## List of tasks
a: In the post on J and APL, which four languages did the writer use for that semester's assignments?
b: Please write the next part of the post on J and APL, picking up right after its final sentence.

## Text segment
- - - -
I wish to return to the inflammatory word I used to characterize PASCAL: fascist. If PASCAL is fascist, APL is anarchist. I tend to prefer anarchists to fascists. (source)

Yesterday, I got lost in the depths of my backup drive’s file system and stumbled over a set of exercises that I did for a class on primality tests and factoring algorithms from when I was studying computer science at university. That semester, I used 4 languages to solve the assignments: Python, because it is convenient; Scala and Haskell, because I love them; and J, presumably because I wanted to make the assignments a bit more interesting (and annoy the TA in the process). I quickly learnt to love J as well.

For the uninitiated, here is one of the J programs I wrote:


If you find this hard to read1, you might just be interested in reading the rest of the post.

J - A Modern APL dialect

In the 1960s, Kenneth E. Iverson had a revelation: Programmers waste their precious time typing strings of characters representing concepts that could easily be encoded into single symbols2. Each common operation should have its own symbol and operate on arrays to make it reusable in many contexts. This was the birth of APL, an Array Programming Language. Since there are only so many common ASCII symbols, APL soon extended into what we would now call general Unicode, leading to the development of the APL keyboard. Unfortunately, this meant that many people had a hard time typing APL programs. The following is a sample of APL’s expressiveness, probably saying something deeply philosophical about the true nature of life3:

life←{↑1 ⍵∨.∧3 4=+/,¯1 0 1∘.⊖¯1 0 1∘.⌽⊂⍵}

Years later, Iverson created J as a new approach to convince the world of his APL-ideas, with a focus on making it easier on the fingers4.

Nowadays, J is easily mistaken for a code-golfing language, which is unfortunate because J is actually serious business.
- - - -
## Source records
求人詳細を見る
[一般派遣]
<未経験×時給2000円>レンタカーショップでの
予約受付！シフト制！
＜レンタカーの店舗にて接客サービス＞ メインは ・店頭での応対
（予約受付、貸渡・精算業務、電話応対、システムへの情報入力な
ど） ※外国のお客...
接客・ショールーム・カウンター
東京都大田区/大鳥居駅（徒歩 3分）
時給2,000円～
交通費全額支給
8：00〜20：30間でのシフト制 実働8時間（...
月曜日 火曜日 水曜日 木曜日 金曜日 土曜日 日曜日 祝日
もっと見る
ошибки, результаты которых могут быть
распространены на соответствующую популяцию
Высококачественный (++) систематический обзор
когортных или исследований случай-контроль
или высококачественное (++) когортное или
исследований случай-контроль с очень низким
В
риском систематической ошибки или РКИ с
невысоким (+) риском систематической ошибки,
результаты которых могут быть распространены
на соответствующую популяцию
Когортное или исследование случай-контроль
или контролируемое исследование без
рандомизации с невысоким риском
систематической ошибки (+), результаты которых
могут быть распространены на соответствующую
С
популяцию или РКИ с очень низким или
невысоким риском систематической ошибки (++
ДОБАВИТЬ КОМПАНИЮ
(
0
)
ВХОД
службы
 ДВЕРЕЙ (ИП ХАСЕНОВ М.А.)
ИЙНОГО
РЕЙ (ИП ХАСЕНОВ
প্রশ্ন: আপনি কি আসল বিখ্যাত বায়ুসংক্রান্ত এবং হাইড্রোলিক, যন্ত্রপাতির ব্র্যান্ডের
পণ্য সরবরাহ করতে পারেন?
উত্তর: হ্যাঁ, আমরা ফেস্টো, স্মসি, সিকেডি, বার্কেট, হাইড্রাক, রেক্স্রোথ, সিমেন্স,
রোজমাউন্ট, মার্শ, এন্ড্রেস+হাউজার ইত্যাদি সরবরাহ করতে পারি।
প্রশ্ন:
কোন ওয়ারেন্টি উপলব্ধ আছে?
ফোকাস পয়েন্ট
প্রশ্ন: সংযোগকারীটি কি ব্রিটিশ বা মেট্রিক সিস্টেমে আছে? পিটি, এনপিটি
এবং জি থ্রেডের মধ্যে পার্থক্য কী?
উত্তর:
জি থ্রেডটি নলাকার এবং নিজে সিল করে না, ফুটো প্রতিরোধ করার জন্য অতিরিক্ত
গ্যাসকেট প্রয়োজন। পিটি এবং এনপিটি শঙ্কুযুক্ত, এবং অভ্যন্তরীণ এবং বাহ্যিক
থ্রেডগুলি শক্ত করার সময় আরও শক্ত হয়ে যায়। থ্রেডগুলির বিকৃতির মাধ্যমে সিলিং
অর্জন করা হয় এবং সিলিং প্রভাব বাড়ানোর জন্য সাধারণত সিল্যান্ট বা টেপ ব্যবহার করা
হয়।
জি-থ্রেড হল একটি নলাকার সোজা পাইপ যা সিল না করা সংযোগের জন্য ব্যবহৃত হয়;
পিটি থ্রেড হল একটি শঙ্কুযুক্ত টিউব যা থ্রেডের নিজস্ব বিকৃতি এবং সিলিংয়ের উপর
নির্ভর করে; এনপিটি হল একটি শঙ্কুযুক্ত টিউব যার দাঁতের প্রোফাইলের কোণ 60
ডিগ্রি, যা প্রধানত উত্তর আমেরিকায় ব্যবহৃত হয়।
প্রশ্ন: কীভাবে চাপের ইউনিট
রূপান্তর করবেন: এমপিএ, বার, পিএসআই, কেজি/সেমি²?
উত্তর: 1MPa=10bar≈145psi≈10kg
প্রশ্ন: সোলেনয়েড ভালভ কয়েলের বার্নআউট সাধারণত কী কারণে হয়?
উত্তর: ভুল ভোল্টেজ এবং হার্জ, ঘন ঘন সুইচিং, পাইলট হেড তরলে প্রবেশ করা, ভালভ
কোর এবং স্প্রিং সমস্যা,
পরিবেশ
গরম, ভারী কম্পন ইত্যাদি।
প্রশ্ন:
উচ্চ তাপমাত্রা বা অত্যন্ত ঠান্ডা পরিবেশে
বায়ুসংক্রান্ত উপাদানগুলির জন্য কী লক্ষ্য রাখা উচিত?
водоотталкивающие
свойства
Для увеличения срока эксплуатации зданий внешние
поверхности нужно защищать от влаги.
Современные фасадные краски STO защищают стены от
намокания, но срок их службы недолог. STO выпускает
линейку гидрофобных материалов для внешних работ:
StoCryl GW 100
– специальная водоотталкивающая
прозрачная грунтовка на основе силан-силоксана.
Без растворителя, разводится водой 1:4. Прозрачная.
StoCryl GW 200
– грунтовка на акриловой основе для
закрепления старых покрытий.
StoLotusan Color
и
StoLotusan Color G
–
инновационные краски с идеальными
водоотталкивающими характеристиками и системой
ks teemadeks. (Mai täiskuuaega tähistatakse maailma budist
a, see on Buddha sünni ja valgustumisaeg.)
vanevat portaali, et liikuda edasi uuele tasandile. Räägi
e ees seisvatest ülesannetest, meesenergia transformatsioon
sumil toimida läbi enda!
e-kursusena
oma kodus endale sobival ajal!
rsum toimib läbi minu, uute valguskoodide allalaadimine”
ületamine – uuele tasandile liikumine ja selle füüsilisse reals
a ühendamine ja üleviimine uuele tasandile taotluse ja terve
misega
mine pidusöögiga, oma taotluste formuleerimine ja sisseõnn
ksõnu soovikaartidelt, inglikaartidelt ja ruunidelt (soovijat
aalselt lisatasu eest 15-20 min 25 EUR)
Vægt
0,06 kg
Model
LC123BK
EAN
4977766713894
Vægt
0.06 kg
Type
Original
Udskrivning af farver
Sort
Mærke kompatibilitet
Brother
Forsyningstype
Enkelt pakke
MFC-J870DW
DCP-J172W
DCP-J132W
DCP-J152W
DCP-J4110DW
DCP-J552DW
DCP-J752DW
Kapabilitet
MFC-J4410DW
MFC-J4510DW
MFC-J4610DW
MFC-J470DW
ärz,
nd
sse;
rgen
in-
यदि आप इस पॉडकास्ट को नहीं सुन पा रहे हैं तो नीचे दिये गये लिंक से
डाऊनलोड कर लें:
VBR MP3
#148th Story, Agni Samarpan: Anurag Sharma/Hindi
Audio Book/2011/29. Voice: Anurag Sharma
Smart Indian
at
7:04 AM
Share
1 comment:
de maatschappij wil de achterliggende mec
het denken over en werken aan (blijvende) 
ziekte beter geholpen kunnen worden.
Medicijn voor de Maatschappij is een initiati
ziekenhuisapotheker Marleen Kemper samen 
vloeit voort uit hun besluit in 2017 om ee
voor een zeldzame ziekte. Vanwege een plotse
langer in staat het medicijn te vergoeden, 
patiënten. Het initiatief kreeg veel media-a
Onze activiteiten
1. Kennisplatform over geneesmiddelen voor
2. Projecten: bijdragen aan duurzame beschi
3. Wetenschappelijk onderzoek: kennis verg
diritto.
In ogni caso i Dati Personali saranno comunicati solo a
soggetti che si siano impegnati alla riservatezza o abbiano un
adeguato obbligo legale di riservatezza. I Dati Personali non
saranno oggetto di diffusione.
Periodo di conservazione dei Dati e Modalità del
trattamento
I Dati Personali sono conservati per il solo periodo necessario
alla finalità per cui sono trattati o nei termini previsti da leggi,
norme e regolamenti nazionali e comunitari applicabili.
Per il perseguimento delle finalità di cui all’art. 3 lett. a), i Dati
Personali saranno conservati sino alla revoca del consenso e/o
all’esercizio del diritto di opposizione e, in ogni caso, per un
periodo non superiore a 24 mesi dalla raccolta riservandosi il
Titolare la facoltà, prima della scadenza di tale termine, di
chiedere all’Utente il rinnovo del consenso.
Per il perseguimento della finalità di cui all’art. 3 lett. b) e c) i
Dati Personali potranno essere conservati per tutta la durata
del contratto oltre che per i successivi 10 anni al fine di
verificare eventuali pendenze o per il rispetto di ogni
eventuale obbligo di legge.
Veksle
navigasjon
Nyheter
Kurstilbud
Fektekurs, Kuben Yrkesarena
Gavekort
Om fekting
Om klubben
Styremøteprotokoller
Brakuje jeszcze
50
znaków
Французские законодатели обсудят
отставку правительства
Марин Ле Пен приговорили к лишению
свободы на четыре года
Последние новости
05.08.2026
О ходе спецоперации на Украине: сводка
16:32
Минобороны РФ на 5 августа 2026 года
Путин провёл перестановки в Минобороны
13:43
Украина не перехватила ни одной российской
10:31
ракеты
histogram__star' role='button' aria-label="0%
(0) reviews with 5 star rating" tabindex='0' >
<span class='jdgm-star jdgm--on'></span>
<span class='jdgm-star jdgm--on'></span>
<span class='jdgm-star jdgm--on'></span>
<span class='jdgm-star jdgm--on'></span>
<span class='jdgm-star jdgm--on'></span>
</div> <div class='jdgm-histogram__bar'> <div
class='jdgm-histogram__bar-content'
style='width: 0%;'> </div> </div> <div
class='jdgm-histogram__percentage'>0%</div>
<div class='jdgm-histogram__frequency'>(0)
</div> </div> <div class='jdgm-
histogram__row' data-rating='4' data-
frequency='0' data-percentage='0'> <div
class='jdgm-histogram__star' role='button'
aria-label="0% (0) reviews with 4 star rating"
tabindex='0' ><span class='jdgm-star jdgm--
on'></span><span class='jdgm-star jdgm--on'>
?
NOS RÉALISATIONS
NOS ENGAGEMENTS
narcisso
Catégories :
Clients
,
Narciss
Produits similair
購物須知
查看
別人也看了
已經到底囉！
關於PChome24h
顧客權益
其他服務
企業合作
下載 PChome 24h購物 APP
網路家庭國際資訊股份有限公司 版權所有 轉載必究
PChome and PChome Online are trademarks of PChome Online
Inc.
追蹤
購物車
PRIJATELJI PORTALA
- - - -
## Answers per task
a: Python, Scala, Haskell, and J.

b:
If you have never worked with an APL like language before, it may be difficult to grasp J. This post is not intended as a full-blown J tutorial5, but inevitably there are a few things you need to know (or, as I’d argue, want to know, because J is fun!):

  • J is supposed to mimick a real languages. There are no functions, but verbs, no values, but nouns, no expressions, but sentences.
  • All verbs are unary or binary. In J’s terminology, binary verbs are dyads and unary verbs are monads. Whether a verb is used as a dyad or monad is determined by context. Dyads take arguments left and right, monads only on their right.
  • The only real data structure available are arrays in arbitrary dimensions.
  • Verbs apply to all kinds of data, usually vectorising over arrays according to an arcane set of rules related to their verb’s inherent rank.
  • Verbs are modified by adverbs and conjunctions. Adverbs can also be used as adjectives to modify nouns. I’m skipping over gerunds, but of course this language has gerund-like features.
  • J does not have operator precedence. Evaluation proceeds right-to-left or as parenthesized.
  • Not all types of parantheses come in pairs, so don’t get confused.
  • Comments start with NB. and run through to the end of a line.

If you want to follow along on any examples, you can use this online-interpreter. I recommend entering definitions in the Script window below, while using the command prompt above that to execute sentences whose result you’d like to see immediately. The interpreter seems to have a few missing features, especially when it comes to trains and tacit programming (see below), so longer tacit definitions will most likely not work. If you feel like it, install J for yourself.


Variable definitions and evaluation proceeds as you would expect after what I have said above:

my_variable =: 15         NB. defines a variable
my_variable =: 2 * 4 + 4  NB. sets value to 16 -- right to left execution!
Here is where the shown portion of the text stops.